If you open ASCII.txt and copy.txt in a hex editor, are they identical?
I have an ANSI-encoded file, and I want to convert the lines I read from the file to ASCII.
How do I go about doing this in C#?
EDIT : What if i used "BinaryReader"
BinaryReader reader = new BinaryReader(input, Encoding.Default);
but this reader takes (Stream, Encoding)
but "Stream" is an abstract! And where should I put the path of the file which he will read from ?
A direct conversion from ANSI to ASCII might not always be possible, since ANSI is a superset of ASCII.

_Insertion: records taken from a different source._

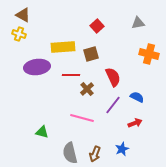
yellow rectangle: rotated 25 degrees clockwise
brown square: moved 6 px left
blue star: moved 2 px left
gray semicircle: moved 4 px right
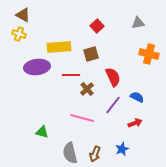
yellow rectangle: moved 4 px left
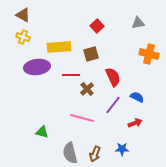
yellow cross: moved 4 px right, 3 px down
blue star: rotated 24 degrees clockwise
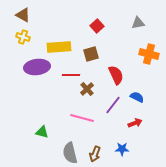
red semicircle: moved 3 px right, 2 px up
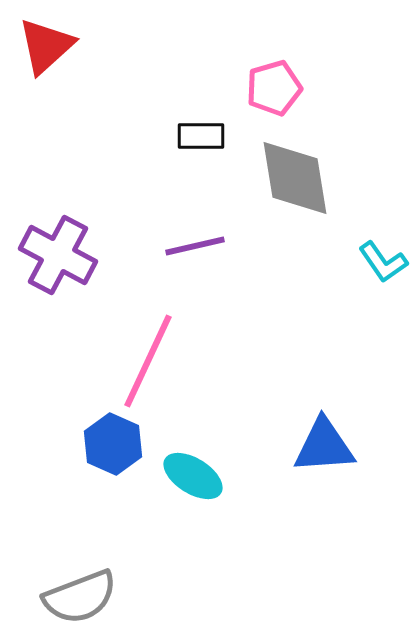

You can try converting to UTF-8 using Encoding, though:
Encoding ANSI = Encoding.GetEncoding(1252);
byte[] ansiBytes = ANSI.GetBytes(str);
byte[] utf8Bytes = Encoding.Convert(ANSI, Encoding.UTF8, ansiBytes);
String utf8String = Encoding.UTF8.GetString(utf8Bytes);
Of course you can replace UTF8 with ASCII, but that doesn't really make sense since:
if the original string doesn't contain any byte > 126, then it's already ASCII
if the original string does contain one or more bytes > 126, then those bytes will be lost
UPDATE:
In response to the updated question, you can use BinaryReader like this:
BinaryReader reader = new BinaryReader(File.Open("foo.txt", FileMode.Open),
Encoding.GetEncoding(1252));
Basically, you need to specify an Encoding when reading/writing the file. For example:
// read with the **local** system default ANSI page
string text = File.ReadAllText(path, Encoding.Default);
// ** I'm not sure you need to do this next bit - it sounds like
// you just want to read it? **
// write as ASCII (if you want to do this)
File.WriteAllText(path2, text, Encoding.ASCII);
Note that once you have read it, text is actually unicode when in memory.
You can choose different code-pages using Encoding.GetEncoding.